Convert every line of the records into a JSON list of strings, one string per line, omitting any blank lines.

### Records
.....
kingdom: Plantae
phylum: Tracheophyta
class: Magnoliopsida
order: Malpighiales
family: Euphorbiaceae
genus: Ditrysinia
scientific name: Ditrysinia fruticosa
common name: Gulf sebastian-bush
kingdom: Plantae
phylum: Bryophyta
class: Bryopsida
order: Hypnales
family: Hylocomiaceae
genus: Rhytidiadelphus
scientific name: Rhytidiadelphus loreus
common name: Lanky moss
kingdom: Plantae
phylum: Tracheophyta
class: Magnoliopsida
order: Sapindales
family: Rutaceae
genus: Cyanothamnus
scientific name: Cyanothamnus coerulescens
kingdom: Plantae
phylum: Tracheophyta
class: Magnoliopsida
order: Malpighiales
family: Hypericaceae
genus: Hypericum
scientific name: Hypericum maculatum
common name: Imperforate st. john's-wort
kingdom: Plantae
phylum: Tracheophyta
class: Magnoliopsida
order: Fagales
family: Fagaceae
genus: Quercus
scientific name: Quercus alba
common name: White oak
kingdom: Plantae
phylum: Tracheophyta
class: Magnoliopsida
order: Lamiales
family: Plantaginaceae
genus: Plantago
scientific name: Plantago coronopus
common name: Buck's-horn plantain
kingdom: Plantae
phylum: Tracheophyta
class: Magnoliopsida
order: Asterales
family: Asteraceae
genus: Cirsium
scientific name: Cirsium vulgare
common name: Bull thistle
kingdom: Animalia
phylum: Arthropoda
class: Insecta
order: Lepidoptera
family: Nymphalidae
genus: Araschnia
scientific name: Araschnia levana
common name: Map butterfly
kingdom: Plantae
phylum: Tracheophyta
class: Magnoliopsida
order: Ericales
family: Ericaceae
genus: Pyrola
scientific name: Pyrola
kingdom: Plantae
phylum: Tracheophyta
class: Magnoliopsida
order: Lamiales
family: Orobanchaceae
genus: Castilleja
.....
### Exercise solution
[
  "kingdom: Plantae",
  "phylum: Tracheophyta",
  "class: Magnoliopsida",
  "order: Malpighiales",
  "family: Euphorbiaceae",
  "genus: Ditrysinia",
  "scientific name: Ditrysinia fruticosa",
  "common name: Gulf sebastian-bush",
  "kingdom: Plantae",
  "phylum: Bryophyta",
  "class: Bryopsida",
  "order: Hypnales",
  "family: Hylocomiaceae",
  "genus: Rhytidiadelphus",
  "scientific name: Rhytidiadelphus loreus",
  "common name: Lanky moss",
  "kingdom: Plantae",
  "phylum: Tracheophyta",
  "class: Magnoliopsida",
  "order: Sapindales",
  "family: Rutaceae",
  "genus: Cyanothamnus",
  "scientific name: Cyanothamnus coerulescens",
  "kingdom: Plantae",
  "phylum: Tracheophyta",
  "class: Magnoliopsida",
  "order: Malpighiales",
  "family: Hypericaceae",
  "genus: Hypericum",
  "scientific name: Hypericum maculatum",
  "common name: Imperforate st. john's-wort",
  "kingdom: Plantae",
  "phylum: Tracheophyta",
  "class: Magnoliopsida",
  "order: Fagales",
  "family: Fagaceae",
  "genus: Quercus",
  "scientific name: Quercus alba",
  "common name: White oak",
  "kingdom: Plantae",
  "phylum: Tracheophyta",
  "class: Magnoliopsida",
  "order: Lamiales",
  "family: Plantaginaceae",
  "genus: Plantago",
  "scientific name: Plantago coronopus",
  "common name: Buck's-horn plantain",
  "kingdom: Plantae",
  "phylum: Tracheophyta",
  "class: Magnoliopsida",
  "order: Asterales",
  "family: Asteraceae",
  "genus: Cirsium",
  "scientific name: Cirsium vulgare",
  "common name: Bull thistle",
  "kingdom: Animalia",
  "phylum: Arthropoda",
  "class: Insecta",
  "order: Lepidoptera",
  "family: Nymphalidae",
  "genus: Araschnia",
  "scientific name: Araschnia levana",
  "common name: Map butterfly",
  "kingdom: Plantae",
  "phylum: Tracheophyta",
  "class: Magnoliopsida",
  "order: Ericales",
  "family: Ericaceae",
  "genus: Pyrola",
  "scientific name: Pyrola",
  "kingdom: Plantae",
  "phylum: Tracheophyta",
  "class: Magnoliopsida",
  "order: Lamiales",
  "family: Orobanchaceae",
  "genus: Castilleja"
]